> [Input data]
************
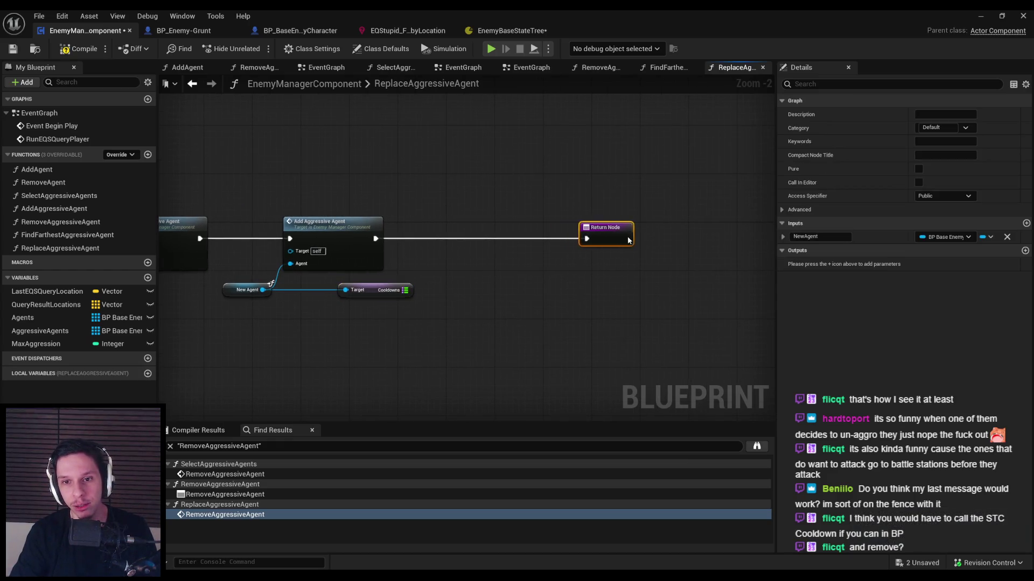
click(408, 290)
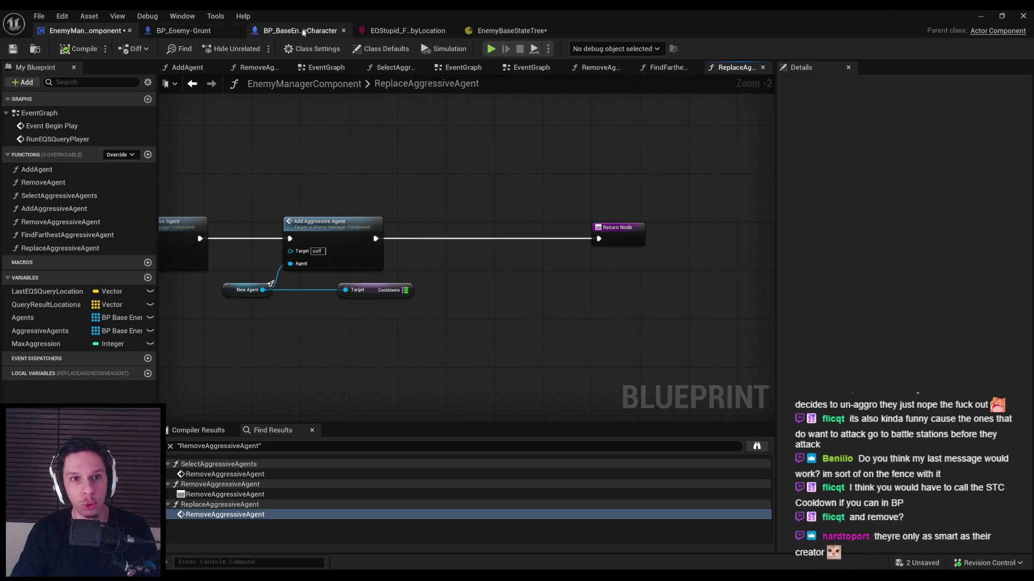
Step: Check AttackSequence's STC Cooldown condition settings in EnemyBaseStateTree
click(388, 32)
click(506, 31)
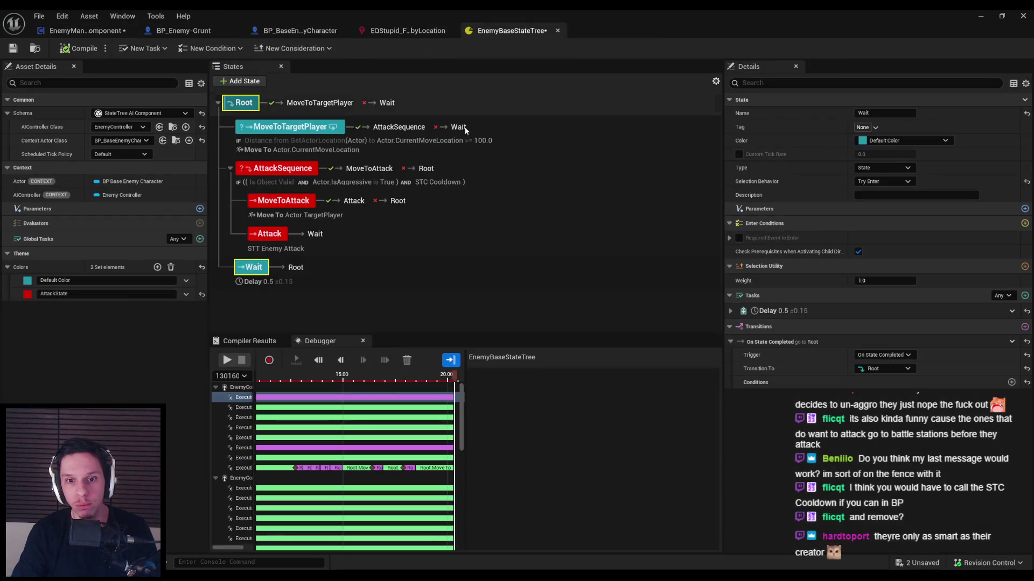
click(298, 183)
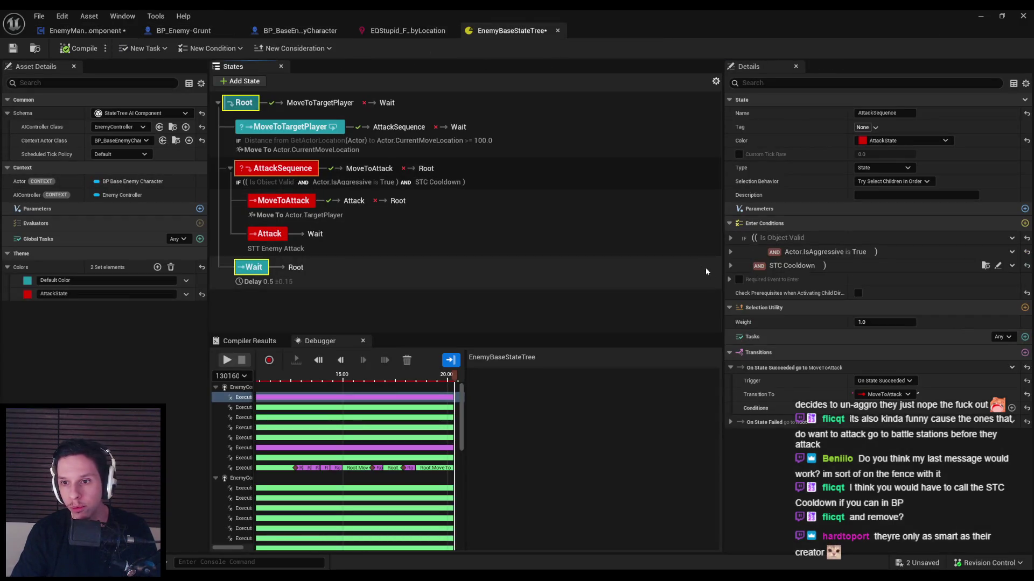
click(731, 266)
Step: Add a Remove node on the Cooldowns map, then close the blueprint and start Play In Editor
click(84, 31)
************
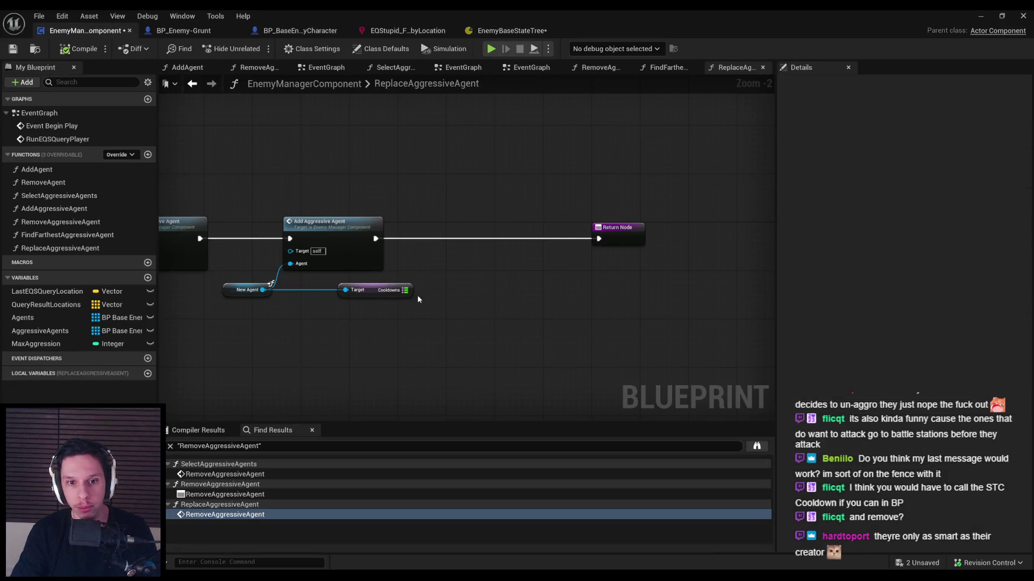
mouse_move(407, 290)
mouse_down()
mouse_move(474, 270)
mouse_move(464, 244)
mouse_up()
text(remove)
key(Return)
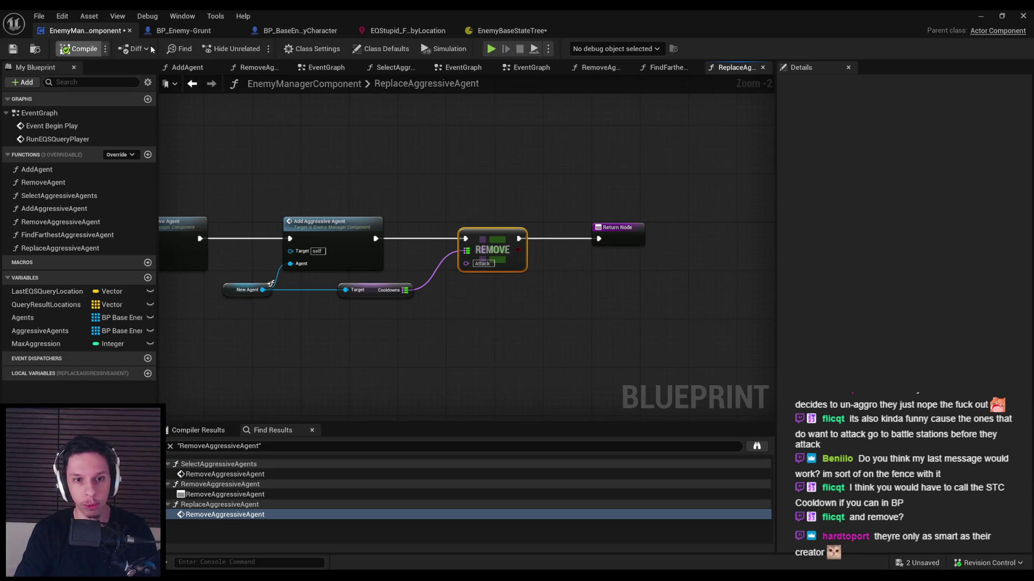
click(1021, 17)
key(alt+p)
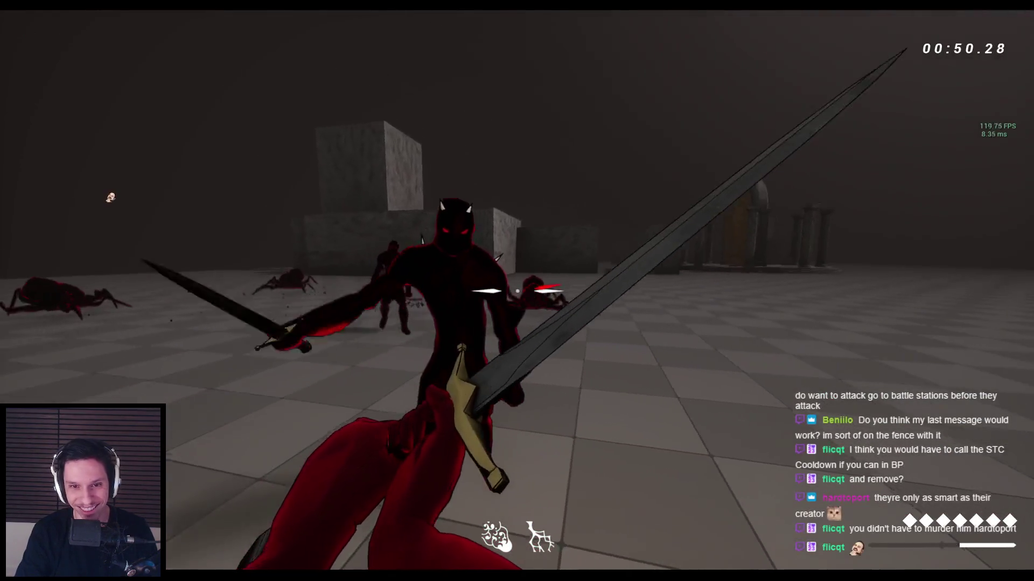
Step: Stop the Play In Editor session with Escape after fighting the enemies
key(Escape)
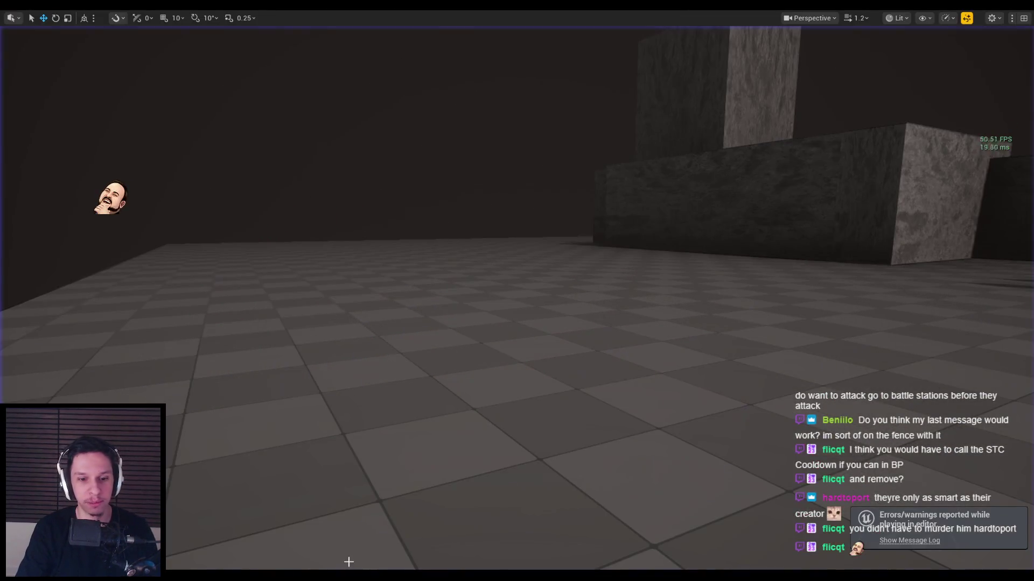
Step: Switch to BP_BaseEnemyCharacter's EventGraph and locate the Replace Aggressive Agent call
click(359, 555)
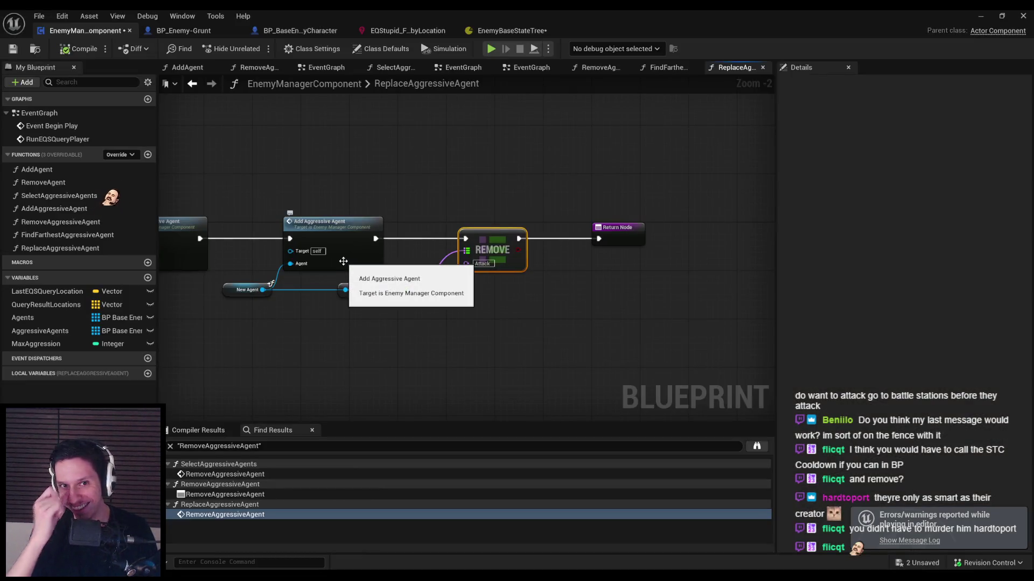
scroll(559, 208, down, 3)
************
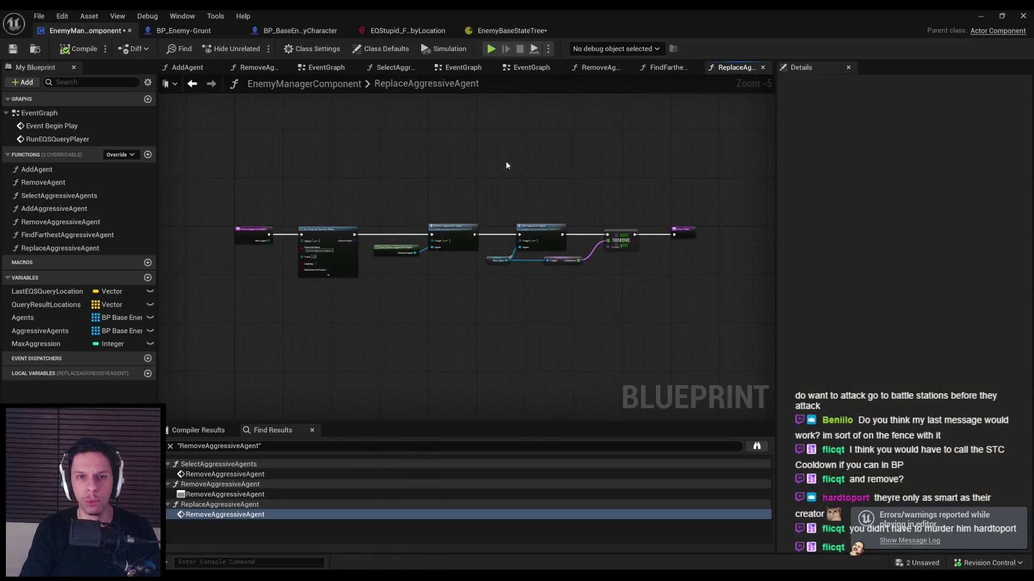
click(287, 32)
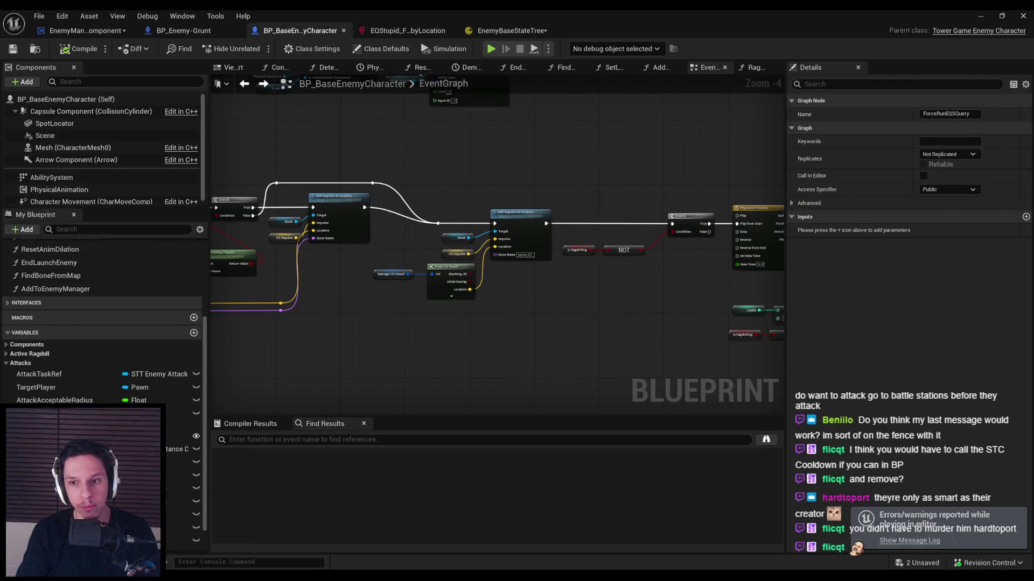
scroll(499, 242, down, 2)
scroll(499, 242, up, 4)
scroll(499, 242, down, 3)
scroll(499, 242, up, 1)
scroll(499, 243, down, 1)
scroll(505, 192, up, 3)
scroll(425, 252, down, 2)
************
> [What you need to do]
Search the data above for the string "Play" and copy each line that has it.

> [Expected answer]
Step: Add a Remove node on the Cooldowns map, then close the blueprint and start Play In Editor
Step: Stop the Play In Editor session with Escape after fighting the enemies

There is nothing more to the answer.